DAR Chapter Honors Blinded Vets in Georgia
Moved to acknowledge the sacrifices of veterans who have lost their sight, the Hightower Trail Chapter of the National Society Daughters of the American Revolution (NSDAR) recently raised sufficient funds to purchase and donate a tactile Braille American Flag plaque that was installed on the slanted top of a granite pedestal.
The chapter, located in Canton, Georgia, had the monument placed in Memorial Park of nearby Woodstock in Cherokee County on Veterans Day 2013. Woodstock is situated approximately 30 miles north of Atlanta.
Braille American flag monument, engraved with names of key supporting individuals and organizations, recognizes sacrifices of American veterans with vision loss.
“We did a tribute to three of our still living World War II veterans in December 2012 on Pearl Harbor Day,” said Chapter Regent Loriann White. “The idea for the recognition of blinded veterans came from that positive experience.”
White said that the purpose of the donation was three-fold: to promote awareness of the nation’s blind and visually impaired veterans as well as those who may live nearby; to motivate the general community to more fully appreciate the nation’s emblem of freedom and the sacrifices of veterans who have valiantly fought for those liberties; and to pay tribute to those who have defended the country and who may now feel the raised language of freedom on its face.
The monument is a topaz blue granite structure 36 inches high and 17 inches wide.
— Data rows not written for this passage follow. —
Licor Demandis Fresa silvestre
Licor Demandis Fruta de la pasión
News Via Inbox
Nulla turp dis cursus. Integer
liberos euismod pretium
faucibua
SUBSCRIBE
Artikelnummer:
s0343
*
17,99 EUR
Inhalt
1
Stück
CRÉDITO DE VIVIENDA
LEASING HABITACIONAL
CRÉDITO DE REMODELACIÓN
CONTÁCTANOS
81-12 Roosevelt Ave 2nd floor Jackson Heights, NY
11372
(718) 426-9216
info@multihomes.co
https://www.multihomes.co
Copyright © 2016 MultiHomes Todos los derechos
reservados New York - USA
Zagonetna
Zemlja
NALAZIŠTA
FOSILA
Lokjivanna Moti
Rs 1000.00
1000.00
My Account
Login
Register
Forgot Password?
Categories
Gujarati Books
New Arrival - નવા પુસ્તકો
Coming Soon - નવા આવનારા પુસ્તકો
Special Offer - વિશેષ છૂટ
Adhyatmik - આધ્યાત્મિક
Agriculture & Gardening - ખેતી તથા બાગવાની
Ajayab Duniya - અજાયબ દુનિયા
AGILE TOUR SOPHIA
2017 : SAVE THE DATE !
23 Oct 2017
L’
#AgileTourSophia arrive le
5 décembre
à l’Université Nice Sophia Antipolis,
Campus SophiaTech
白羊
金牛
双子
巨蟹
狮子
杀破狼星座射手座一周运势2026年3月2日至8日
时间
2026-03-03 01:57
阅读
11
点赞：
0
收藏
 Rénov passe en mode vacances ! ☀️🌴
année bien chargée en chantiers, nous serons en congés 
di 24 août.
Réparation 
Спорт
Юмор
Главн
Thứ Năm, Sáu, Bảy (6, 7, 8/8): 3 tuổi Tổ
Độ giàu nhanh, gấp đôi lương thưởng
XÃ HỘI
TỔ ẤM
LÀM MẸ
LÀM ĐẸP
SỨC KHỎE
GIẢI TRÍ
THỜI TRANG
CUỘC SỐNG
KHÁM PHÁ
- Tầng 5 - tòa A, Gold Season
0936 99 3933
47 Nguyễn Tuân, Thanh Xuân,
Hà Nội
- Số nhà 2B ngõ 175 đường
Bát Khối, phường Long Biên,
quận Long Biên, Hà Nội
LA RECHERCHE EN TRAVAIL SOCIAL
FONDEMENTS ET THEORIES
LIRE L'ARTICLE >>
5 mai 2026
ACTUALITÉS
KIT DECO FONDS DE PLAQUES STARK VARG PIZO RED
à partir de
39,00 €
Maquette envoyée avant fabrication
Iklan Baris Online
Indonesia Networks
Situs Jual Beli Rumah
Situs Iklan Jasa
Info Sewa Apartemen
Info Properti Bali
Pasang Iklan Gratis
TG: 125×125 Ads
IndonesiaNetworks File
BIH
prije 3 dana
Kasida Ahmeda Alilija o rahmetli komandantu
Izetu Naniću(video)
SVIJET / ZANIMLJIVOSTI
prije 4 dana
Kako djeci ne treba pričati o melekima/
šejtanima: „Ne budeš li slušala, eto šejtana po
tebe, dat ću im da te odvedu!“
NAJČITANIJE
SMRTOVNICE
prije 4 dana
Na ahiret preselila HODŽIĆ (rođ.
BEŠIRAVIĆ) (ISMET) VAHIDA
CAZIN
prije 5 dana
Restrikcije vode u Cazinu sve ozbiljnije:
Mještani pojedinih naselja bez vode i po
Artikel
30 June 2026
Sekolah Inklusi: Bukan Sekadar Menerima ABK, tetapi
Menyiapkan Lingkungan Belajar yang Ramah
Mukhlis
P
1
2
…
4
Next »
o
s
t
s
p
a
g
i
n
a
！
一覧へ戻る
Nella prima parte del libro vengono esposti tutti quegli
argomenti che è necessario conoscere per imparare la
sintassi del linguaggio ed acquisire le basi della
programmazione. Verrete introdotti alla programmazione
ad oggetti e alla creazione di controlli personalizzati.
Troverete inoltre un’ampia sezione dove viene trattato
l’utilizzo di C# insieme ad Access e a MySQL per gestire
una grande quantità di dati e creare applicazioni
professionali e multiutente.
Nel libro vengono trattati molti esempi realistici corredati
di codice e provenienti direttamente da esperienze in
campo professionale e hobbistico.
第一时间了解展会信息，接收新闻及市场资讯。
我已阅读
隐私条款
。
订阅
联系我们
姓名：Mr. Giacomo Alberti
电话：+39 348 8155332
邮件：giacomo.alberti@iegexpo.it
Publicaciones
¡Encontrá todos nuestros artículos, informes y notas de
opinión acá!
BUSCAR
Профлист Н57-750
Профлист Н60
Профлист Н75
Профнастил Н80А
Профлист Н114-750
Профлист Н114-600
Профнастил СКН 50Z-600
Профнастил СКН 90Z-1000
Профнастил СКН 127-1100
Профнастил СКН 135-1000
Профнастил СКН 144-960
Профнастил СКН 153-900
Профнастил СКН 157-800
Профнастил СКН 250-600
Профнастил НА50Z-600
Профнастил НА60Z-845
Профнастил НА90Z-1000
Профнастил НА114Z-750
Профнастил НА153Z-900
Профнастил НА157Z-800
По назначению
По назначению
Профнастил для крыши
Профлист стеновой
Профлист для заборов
Funding came, in part, from the efforts of the newly formed Cherokee Rose Society of the Children of the American Revolution consisting of the children and grandchildren of NSDAR members.
In a November 27 letter to the editor published in The Cherokee Ledger-News, White used figures she obtained from BVA to illustrate the prevalence of vision loss among older veterans as well as those medically evacuated from Iraq and Afghanistan during Operation Iraqi Freedom and Operation Enduring Freedom.